Как раз у места Гарримана президент и король, каждый со своей свитой, один — с ученой, другой — с придворной, остановились, и первый из них произнес:
— Ваше величество! Королевский Географический институт имеет счастье приветствовать своего почетного президента и благодарить за то внимание и заботы, которые ваше величество просвещенно уделяете институту. Профессор Свендсен закончил свой доклад. Разрешите, ваше величество, передать вам патент для вручения докладчику сегодняшнего чрезвычайного собрания и ордер на его имя в сто тысяч фунтов, подлежащих выплате государственным казначейством в качестве премии Гармониуса за особо выдающиеся заслуги на ученом поприще. Заседание продолжается под председательством вашего величества.
Король принял бумаги из рук президента, подал руку ему и двинулся к президентскому месту. Заняв его, он сказал:
— Сэр! В вашей достойной особе я приветствую институт и благодарю за выраженные мне чувства. Профессор Свендсен, я очень счастлив передать вам от лица английской науки то восхищенное удивление, которое она испытывает перед вами и вашими заслугами.
Росчерком пера король подписал ордер и, вручая его ученому, добавил:
— Я очень жалею, что не имел возможности выслушать ваше сообщение, но очень рад, что могу вас лично приветствовать. Я надеюсь, что и в новом двадцатипятилетии ваш ум и талант, делающие вас по общему признанию равным знаменитейшим мыслителям всех времен и народов, будут обогащать нашу жизнь, историю и происхождение которой мы, благодаря вам, узнали в такой совершенной ясности. Сэр, поздравляю вас.
С этими словами король сел на председательское место и стал аплодировать счастливому избраннику.
Зал вновь огласился шумными рукоплесканиями.
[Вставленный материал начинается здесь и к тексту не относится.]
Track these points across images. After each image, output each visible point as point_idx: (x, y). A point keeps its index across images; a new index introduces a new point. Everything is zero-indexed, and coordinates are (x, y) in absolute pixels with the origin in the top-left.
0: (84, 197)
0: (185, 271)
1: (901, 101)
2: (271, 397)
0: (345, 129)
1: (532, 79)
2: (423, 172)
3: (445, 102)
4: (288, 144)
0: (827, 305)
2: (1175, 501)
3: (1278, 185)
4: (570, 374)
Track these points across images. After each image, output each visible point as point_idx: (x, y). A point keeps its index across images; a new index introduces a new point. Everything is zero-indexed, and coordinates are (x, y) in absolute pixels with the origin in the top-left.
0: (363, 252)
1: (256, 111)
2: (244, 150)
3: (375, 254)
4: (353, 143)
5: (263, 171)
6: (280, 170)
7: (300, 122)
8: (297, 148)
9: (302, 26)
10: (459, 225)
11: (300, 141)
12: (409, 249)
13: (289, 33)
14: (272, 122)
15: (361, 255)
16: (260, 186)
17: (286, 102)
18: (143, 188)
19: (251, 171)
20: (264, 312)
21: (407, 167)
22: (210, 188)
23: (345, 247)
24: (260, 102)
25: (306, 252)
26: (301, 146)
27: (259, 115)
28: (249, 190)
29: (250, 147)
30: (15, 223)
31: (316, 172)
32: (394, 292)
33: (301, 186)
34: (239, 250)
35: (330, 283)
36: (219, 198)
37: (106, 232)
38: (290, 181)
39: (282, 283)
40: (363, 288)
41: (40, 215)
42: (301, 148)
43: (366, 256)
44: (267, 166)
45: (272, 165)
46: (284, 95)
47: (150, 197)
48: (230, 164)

Свендсен слушал короля, склонив на бок свою маленькую голову с выпуклым наподобие щита лбом и прищурив левый глаз. В руке он вертел трубку с патентом и ордер на сто тысяч фунтов. Ему вспомнился его дом в Стокгольме, его старая жена, подруга всей его жизни, весь уют ученого, который видел жизнь только тогда, когда она сталкивалась с ним вплотную, как, например, в этой последней его африканской экспедиции. У него было все, что нужно для безбедного существования вдвоем, — он был бездетен. Его личные потребности были незначительны. Его гонорара за те многочисленные ученые работы, которые он печатал, и за университетские лекции хватало с излишком на покрытие всех его расходов. С того дня, как он узнал о присуждении ему премии, это невероятное количество денег, которое он приобрел для себя столь неожиданно, гнетуще отзывалось на его психике. Он не нуждался в деньгах, он их боялся. Ни он, ни его жена не могли бы распорядиться ими, как следует. В его руках эти деньги были бы только обузой, помехой к счастливому существованию на склоне дней.